Mais 1968, c’est aussi le moment où Nixon, rompant avec la politique de guerre froide de Kennedy et de Johnson, décide d’arrêter le conflit au Viêt-Nam et de s’entendre avec la Chine. (Evidemment, à Paris, on ne comprend toujours pas ce qu’il se passe.) Après diverses péripéties, Valérie pense à s’enfuir de la maison avec Philippe Anthonioz. (Françoise et son père, – qui se brouille avec Gallimard – sont de plus en plus jet-set). Grall est fou de rage de « l’évasion » de sa fille.

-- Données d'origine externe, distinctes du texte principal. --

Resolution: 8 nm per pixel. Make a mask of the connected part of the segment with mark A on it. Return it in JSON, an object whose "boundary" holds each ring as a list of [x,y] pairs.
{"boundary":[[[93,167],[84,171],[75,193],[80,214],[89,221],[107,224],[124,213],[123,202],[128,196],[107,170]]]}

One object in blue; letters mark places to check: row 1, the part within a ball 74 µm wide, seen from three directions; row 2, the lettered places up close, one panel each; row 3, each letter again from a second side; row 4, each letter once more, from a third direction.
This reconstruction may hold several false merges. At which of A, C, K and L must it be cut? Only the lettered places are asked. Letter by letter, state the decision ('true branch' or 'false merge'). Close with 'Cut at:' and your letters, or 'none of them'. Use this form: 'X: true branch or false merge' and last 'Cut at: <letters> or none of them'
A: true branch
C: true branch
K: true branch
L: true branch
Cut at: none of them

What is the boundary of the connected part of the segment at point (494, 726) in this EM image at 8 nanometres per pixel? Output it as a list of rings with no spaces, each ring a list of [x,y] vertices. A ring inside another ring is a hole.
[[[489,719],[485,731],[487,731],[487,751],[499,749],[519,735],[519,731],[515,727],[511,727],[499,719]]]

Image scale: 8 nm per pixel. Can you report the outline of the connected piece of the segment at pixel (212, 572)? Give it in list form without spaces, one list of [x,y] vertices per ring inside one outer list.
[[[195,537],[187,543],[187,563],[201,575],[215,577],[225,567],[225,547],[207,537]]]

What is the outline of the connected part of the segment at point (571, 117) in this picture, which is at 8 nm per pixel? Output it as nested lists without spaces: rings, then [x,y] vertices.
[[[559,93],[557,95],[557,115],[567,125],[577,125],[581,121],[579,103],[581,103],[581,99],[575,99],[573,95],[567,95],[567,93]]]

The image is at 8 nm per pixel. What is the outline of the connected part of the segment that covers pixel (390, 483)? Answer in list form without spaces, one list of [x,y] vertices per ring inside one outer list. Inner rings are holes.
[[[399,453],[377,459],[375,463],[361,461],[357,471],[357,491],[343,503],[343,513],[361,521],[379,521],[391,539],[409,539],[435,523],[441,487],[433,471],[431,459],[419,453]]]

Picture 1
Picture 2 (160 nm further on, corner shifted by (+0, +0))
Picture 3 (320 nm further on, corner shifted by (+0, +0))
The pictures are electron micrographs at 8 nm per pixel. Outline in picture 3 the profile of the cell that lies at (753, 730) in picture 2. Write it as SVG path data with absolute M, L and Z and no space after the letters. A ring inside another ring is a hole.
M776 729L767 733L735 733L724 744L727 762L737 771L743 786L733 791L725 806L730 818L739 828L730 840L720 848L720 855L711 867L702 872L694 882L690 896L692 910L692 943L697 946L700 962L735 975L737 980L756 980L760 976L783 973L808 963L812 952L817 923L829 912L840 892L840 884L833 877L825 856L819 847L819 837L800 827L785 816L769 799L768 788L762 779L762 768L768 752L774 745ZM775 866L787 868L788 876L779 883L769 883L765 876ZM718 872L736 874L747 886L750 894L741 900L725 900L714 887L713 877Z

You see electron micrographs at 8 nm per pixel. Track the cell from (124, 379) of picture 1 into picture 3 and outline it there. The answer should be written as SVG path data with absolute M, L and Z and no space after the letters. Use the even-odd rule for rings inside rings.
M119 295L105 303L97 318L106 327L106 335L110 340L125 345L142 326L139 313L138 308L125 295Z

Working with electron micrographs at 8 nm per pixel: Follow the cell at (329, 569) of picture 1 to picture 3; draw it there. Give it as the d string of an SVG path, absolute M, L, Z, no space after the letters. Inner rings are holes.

En 1975, elle a 19 ans. Pompidou meurt ; Valérie, après un séjour à New-York dans une communauté hippie, est au Mexique avec Philippe Anthonioz. Françoise Giroud fait campagne contre Nixon, accusé burlesquement d’écoutes téléphoniques par des adversaires aussi filous que lui. L’Amérique pourra se consacrer, avec Carter, à d’autres fantaisies comme le parachutage de malheureux G. I. à Téhéran et Françoise devenir ministre de Giscard, avec le succès qu’on a vu. Car le gauchisme est devenu « excessivement ennuyeux ». Françoise invite chez elle un jeune anticommuniste, Bernard-Henri Lévy ; Gilles Deleuze déclare que « les choses ne se passent pas là où l’on croit. »

Hélas, Alex Grall meurt et cet excellent récit se termine. Il est conté par l’auteur d’une manière charmante. En résumé : un livre de qualité.